The Senate Banking Committee is expected to hold a hearing later this month on legislation by Sen. Mark Udall that would raise the cap on member business loans up to as much as 27.5%, several sources told Credit Union Times on Thursday.
The sources, who requested anonymity, said the panel is likely to hold a hearing during the week of June 13. A committee spokesman didn’t immediately return a request for comment.
Credit unions have been fighting for this bill for several years and thought they came close last year but it was thwarted by procedural issues. Also, some senators were concerned that the bill, which has 18 cosponsors, hadn’t been the subject of a hearing in that chamber.
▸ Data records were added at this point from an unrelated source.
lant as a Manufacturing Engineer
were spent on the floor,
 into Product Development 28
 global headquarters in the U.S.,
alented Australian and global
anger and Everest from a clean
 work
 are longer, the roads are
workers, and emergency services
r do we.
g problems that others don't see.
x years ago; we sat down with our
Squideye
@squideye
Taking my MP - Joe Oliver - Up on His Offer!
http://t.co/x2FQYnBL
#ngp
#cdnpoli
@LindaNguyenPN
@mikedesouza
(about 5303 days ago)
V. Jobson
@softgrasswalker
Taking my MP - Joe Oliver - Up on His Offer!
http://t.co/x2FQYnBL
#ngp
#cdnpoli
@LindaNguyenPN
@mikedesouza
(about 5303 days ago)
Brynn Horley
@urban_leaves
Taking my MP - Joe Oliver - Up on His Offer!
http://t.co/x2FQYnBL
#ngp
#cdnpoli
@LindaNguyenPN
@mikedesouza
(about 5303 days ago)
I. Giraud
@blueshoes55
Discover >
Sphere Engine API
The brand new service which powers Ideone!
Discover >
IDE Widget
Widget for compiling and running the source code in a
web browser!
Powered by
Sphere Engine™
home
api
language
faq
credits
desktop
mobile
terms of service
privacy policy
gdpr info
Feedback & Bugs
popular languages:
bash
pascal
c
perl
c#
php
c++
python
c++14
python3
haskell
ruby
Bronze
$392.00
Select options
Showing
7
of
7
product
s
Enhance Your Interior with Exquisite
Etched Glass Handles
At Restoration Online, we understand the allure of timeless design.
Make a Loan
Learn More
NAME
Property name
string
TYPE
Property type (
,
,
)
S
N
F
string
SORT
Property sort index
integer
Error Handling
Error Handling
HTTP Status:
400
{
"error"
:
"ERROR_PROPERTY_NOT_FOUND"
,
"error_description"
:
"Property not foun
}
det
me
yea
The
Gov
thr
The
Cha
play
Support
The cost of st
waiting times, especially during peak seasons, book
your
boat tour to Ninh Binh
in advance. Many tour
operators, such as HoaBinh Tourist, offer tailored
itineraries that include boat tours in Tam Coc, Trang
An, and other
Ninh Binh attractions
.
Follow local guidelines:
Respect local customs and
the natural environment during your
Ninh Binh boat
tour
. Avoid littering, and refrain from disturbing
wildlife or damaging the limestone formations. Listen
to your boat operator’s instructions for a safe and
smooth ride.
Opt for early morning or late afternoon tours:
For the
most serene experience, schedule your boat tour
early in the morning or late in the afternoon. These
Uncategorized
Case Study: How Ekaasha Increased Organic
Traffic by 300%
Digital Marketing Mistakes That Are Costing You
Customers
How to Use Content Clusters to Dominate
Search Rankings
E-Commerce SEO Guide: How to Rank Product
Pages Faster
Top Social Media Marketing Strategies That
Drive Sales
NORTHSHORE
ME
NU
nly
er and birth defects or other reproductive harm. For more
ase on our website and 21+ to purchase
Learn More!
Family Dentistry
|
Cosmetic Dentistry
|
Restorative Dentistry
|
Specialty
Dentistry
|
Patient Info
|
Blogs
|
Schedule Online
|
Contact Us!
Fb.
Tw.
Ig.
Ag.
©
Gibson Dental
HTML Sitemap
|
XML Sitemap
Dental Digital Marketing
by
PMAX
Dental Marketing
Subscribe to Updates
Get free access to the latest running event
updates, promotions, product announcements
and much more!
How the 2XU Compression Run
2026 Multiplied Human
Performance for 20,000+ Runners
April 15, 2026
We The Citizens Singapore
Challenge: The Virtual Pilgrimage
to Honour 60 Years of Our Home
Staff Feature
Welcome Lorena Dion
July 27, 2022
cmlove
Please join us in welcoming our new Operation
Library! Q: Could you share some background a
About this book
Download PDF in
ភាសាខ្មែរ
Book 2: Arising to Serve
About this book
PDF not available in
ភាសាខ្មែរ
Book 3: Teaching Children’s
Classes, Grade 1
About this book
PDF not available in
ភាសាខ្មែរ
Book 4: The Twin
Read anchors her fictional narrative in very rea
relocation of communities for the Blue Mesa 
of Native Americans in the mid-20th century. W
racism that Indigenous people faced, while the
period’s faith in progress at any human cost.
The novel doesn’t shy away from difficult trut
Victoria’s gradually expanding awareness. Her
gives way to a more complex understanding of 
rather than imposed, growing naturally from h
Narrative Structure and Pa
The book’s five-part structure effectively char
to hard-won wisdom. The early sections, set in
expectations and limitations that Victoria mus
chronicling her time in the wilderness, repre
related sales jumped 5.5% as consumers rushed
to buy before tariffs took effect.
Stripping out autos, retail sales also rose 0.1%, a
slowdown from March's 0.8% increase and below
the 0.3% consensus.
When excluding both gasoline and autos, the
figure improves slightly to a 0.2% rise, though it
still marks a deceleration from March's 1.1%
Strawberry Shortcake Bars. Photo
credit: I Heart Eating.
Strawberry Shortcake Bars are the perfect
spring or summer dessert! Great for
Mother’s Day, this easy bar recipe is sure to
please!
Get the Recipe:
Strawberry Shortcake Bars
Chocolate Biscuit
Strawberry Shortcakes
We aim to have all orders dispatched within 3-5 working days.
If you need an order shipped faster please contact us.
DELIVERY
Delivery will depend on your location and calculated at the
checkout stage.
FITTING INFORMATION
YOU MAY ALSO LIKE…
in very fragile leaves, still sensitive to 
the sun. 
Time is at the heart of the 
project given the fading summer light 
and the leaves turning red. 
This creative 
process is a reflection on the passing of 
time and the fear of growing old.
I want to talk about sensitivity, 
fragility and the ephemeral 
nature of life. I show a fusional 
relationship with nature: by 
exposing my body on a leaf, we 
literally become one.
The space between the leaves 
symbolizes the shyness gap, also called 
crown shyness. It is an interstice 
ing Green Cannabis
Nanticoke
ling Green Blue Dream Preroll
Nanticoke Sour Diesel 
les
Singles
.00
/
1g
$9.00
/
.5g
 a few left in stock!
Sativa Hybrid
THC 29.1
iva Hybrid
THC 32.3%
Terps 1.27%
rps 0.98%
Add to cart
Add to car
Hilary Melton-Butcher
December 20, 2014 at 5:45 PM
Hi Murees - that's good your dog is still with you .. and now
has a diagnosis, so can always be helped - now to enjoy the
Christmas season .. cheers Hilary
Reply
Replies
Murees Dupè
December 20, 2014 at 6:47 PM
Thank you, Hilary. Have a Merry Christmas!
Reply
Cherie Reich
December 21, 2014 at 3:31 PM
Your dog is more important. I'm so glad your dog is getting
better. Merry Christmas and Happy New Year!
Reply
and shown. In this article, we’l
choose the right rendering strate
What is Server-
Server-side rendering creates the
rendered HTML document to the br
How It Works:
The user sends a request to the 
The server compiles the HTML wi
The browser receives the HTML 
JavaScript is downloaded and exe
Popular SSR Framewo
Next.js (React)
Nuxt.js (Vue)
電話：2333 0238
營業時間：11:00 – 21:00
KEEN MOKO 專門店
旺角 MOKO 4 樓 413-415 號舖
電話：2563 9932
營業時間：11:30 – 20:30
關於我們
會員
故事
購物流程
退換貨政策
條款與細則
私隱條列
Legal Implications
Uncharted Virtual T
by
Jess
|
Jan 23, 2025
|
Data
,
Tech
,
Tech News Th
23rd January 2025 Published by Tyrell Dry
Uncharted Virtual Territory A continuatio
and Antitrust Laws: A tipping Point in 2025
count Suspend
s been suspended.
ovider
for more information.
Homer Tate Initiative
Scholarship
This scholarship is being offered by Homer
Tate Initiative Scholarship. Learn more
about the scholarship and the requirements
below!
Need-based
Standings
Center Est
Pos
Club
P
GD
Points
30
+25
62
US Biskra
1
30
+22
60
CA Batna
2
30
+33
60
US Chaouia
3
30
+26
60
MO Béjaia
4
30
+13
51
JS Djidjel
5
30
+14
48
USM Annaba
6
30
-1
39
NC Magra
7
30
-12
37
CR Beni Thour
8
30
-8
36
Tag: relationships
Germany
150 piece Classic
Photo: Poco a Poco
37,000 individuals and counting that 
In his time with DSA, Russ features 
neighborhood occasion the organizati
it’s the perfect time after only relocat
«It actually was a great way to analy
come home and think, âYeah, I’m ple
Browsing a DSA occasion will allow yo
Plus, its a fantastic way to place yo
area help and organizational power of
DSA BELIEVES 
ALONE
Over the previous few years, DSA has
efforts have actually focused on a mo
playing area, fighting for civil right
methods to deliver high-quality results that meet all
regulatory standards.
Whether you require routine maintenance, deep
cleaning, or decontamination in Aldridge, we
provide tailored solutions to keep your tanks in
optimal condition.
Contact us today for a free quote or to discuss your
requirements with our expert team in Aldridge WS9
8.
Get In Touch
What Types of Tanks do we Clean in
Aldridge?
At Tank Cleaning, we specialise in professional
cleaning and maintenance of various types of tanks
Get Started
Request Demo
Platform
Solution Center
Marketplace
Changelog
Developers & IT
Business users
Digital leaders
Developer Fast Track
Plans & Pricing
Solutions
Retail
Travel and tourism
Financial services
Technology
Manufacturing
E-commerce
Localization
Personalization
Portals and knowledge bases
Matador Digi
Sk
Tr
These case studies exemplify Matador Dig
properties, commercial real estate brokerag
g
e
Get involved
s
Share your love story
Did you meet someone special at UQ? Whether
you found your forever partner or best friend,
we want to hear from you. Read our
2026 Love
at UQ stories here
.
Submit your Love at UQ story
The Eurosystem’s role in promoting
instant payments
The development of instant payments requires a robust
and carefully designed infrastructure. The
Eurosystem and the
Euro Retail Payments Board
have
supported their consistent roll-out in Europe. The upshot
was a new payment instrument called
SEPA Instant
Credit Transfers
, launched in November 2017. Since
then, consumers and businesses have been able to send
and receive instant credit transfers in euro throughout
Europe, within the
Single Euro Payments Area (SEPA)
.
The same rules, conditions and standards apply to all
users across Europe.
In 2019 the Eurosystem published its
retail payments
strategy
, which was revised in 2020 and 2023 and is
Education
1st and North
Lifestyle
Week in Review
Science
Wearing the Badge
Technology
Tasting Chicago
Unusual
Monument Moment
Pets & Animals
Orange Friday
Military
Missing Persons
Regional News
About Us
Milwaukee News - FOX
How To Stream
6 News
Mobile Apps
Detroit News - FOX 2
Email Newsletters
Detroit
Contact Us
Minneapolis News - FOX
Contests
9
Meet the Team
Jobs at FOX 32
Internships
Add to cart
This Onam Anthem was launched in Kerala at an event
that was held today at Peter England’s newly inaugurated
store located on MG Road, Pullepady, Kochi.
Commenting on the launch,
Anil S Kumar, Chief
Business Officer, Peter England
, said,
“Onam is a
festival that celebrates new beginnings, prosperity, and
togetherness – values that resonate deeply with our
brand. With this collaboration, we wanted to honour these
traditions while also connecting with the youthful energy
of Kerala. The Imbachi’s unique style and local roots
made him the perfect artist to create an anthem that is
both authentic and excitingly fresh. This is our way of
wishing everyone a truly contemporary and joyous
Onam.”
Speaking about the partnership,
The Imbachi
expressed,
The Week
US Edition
Under the bill by Udall (D-Colo.), eligible credit unions will be able to increase their small business lending to 27.5% of total assets, at a rate of growth not to exceed 30% a year. Credit unions must be well-capitalized, be at or above 80% of the current cap, have five or more years of member business lending experience and be able to demonstrate sound underwriting and servicing. If a credit union’s net worth ratio falls below the well-capitalized requirement (currently 7%), it would have to stop making new business loans.
Currently, business loans of $50,000 or more count toward the cap. CUNA and NAFCU have tried to raise that to $250,000 but that is not part of Udall’s bill or a companion bill that has been introduced in the House.
The House bill, sponsored by Reps. Ed Royce (R-Calif.) and Carolyn McCarthy (D-N.Y.), has 33 cosponsors.